Passage given |
——————
In contrast to what is seen with allene–diyne cycloaddition precursors, the combination of an allene, an alkyne and an alkene appears to be more robust for intramolecular [2+2+2] cycloadditions. Saito, Sato et al.²³ first described the preparation of a series of allene–yne–ene substrates (22) and their cyclisation under ruthenium(II) catalysis (Scheme 9). Employing three-membered tethers between unsaturations, skipped diene products with a 5/6/5 ring system (23) were obtained with complete diastereoselectivity by selective reaction at the internal double bond of the allene. Moderate to good yields were obtained for most substrates with the exception of those bearing oxygen tethers. The process can be thus considered quite general and relatively insensitive to substitution at the reactive sp² positions, unlike previously discussed examples.

Scheme 9 Ru(II)-catalysed cycloaddition of allene–yne–enes.

A similar study by Mukai et al.²⁴ inverted the order of the unsaturations in the cyclisation precursor, placing the allene moiety in the middle of the chain (24, Scheme 10). This arrangement proved to be extremely versatile in terms of structural variability and allowed the formation of complex tri- and tetracyclic scaffolds 25–30, again in a totally diastereoselective fashion. In these cases, the authors employed a Rh(I) catalyst and obtained the corresponding products in good to excellent yields. The flexibility of this methodology is illustrated by the introduction of tethers of different lengths in the precursor structure, successfully leading to a variety of fused polycyclic systems of different sizes (compounds 26–30, Scheme 10). An interesting feature of this approach is the possibility of forming a cyclopropane-fused polycyclic structure. The sole drawback of this strategy is the requirement for a gem-dialkyl substituted tether between the allene and the alkene moieties, which prevents undesired side reactions occurring through β-elimination processes of intermediate Rh(I) complexes.
——————
Continue the passage on intramolecular [2+2+2] cycloadditions of allenes from where it stops.
——————
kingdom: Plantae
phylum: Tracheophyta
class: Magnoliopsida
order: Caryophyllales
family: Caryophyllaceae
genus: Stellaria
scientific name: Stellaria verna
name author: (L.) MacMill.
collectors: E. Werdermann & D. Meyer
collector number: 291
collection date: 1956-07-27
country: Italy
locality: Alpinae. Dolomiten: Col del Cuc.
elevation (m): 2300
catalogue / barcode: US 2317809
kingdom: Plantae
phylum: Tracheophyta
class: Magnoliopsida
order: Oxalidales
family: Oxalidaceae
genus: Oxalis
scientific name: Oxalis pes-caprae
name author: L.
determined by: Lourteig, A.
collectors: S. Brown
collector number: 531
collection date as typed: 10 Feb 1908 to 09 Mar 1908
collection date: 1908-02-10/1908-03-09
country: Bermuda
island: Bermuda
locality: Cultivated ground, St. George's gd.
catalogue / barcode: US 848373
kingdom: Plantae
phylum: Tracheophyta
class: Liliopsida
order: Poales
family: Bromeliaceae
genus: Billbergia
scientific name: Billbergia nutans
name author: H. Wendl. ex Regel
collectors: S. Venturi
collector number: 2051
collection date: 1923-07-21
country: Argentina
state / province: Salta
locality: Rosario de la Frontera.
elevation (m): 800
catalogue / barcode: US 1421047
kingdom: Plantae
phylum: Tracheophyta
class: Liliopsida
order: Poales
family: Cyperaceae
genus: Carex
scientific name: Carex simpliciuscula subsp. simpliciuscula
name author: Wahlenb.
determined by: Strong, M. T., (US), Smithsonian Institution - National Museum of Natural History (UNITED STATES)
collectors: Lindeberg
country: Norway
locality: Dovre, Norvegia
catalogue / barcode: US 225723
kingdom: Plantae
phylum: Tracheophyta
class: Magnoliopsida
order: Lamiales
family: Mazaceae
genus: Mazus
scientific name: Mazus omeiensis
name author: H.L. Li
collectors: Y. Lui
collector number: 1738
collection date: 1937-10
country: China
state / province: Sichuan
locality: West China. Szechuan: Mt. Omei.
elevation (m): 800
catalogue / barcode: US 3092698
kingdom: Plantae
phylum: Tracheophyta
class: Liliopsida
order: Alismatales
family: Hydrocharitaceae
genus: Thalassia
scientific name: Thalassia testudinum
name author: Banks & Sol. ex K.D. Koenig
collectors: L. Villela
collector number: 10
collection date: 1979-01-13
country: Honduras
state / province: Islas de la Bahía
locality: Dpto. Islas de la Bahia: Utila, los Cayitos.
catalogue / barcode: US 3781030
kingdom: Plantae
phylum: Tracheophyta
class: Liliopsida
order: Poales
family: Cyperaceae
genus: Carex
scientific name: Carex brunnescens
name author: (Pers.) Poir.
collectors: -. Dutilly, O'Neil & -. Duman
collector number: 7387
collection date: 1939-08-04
——————
Answer to this problem |
Scheme 10 Rh(I)-catalysed cycloaddition of ene–allene–ynes.

The combination in a linear substrate of two allenes and a third different unsaturation is an interesting approach to polycyclic 1,3-diene products reported by our group (Scheme 11).²⁵ These cycloadducts have additional potential for increasing molecular complexity through successive cycloadditions. The Rh(I) catalysed cyclisation of allene–yne–allene and allene–ene–allene substrates (31–32) delivered cross-conjugated dienes 33–34 with complete chemo- and diastereoselectivity. In this case, the Wilkinson's catalyst, a convenient and practical source of Rh(I), was used.

Scheme 11 Rh(I)-catalysed cyclisation of allene–yne/ene–allene substrates and the Diels–Alder adducts obtained.

Additionally, detailed DFT calculations were carried to rationalise the observed diastereoselectivity and to propose a mechanistic cycle. After a detailed analysis of the many possibilities for the key reaction intermediates, oxidative addition was postulated as taking place between the central alkene and the internal double bond of one of the allenes, leading to a cis-fused bicyclic intermediate VI. The remaining allene is then inserted into the Rh–Csp³ bond of the rhodacyclopentane in VI to give a trans fused ring junction in intermediate VII (Scheme 12). The preference for cyclisation at the internal double bond of the allene was also analysed. This concurred with a higher energy of the occupied π molecular orbital localised at this double bond. It is worth mentioning that this is the first and only example in which a mechanistic hypothesis has been validated by rigorous computational techniques. Finally, the products obtained easily engaged in Diels–Alder reactions with maleimide, delivering complex pentacyclic products 35/36 in excellent yields and with total stereoselectivity.

Scheme 12 Key intermediates proposed on the basis of DFT calculations in the Rh(I) catalysed cyclisation of allene–ene–allene substrates.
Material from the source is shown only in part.